4. Apply the key skill of critical, analytical thinking to the examination of historical evidence from a variety of sources in order to then incorporate this analysis of evidence into written work, oral presentations and seminar discussions.

5. Analyse assignment and exam questions, and research and construct an appropriate academic argument in response.

6. Reference secondary and primary sources accurately and appropriately, and construct an accompanying bibliography.

7. Summarise, comment upon and analyse historical arguments and debates in an informed and coherent manner in written work, oral presentations and seminar discussions to a level that will lead to potential success in Year 1 of a BA History or related Humanities or Social Science degree.


Autumn Term
Week 2 Introduction to the Study of history. What is the United Kingdom?
Week 3 A Changing World - From Victorian Britain to 1914
Week 4 The Long Shadow - The Great War and its Aftermath
Week 5 Home Fires - The Inter-War years & WW2 + formative task
Week 6 Changing Relationships – Britain & the Post-War World
Week 7 This is the Modern World - ‘The Long Sixties’
Week 8 Decade of Decline? Britain in the 1970s + Research task
Week 9 Round up - 1900 to 1979 - Preparation for class test
Week 10 Class test (on 1900-1979) - Oral presentations preparation
Week 11 The Thatcher ‘Revolution’ - The 1980s #1 + End of term quiz

Spring Term
Week 16 Conflict in ‘Thatcher’s Britain’- The 1980s # 2
Week 17 Oral Presentations
Week 18 Identity I: Class and the establishment since 1945
Week 19 Identity II: Religion and Gender since 1945
Week 20 Identity III Race, ethnicity and issues of devolution since 1945
Week 21 Towards the Twenty-First Century – The 90s and the emergence of New Labour
Week 22 Post Millennium Britain 2000-2017 + Round up 1980 to the present Day
Week 23 In Class test #2 Essay workshop #1
Week 24 What does the future hold? Essay workshop #2
Week 25 Essay workshop #3 + End of term quiz

Summer Term
Week 30 Exam Revision #1
Week 31 Exam Revision #2


Coursework will consist of:

1) Oral presentation (10%) - weeks 17-19
Each student will give an individual oral presentation in a seminar class. They should chose the subject themselves making sure it is related to both Britain and the period in question; it should also be suitably focused and discursive.
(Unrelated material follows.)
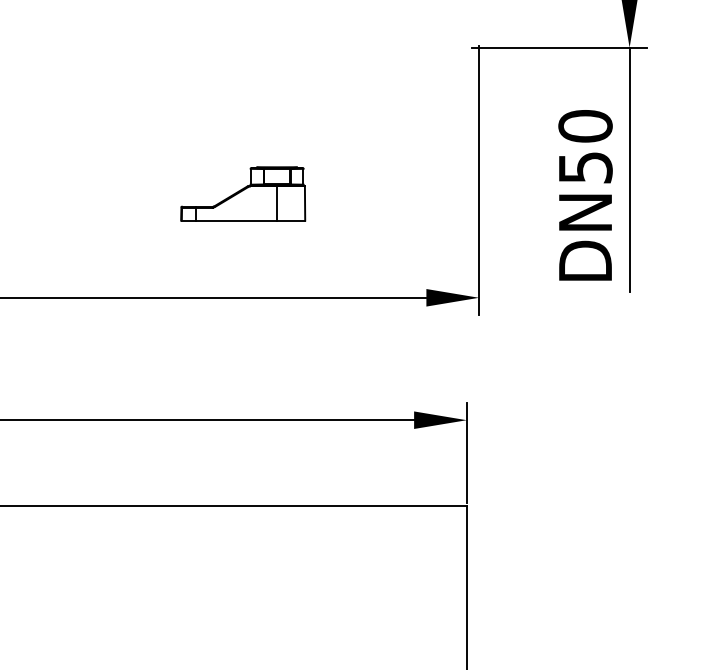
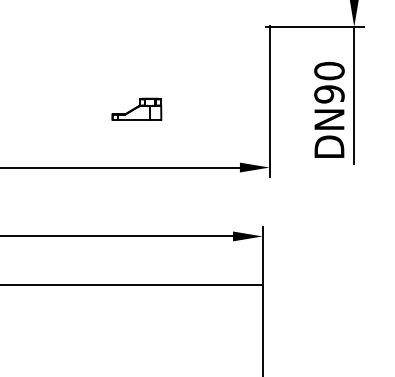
text: (585, 167) -> (329, 94), DN50 -> DN90
part: (242, 194) -> (136, 109), size x0.7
2) Essay 1,500 words (30%) - week 28
Following on from their oral presentation, the students will then produce an essay connected to the topic they chose for their oral presentation.

3) Two in-class tests (20% and 30%) - weeks 10 and 31
There will also be two in class tests: the first towards the end of the Autumn term, and second towards the end of the Spring term lasting 09 minutes each. The subject areas in the first in-class test will be given in advance (although not the actual questions) in order to enable focused revision.

4) Participation mark (10%)

Non-assessed coursework

A formative task involving research into Remembrance Sunday will provide an opportunity for students to receive from and discuss with the module supervisor some early feedback on their research, presentation and writing skills, and on their engagement with, experience of and general progress on the module so far.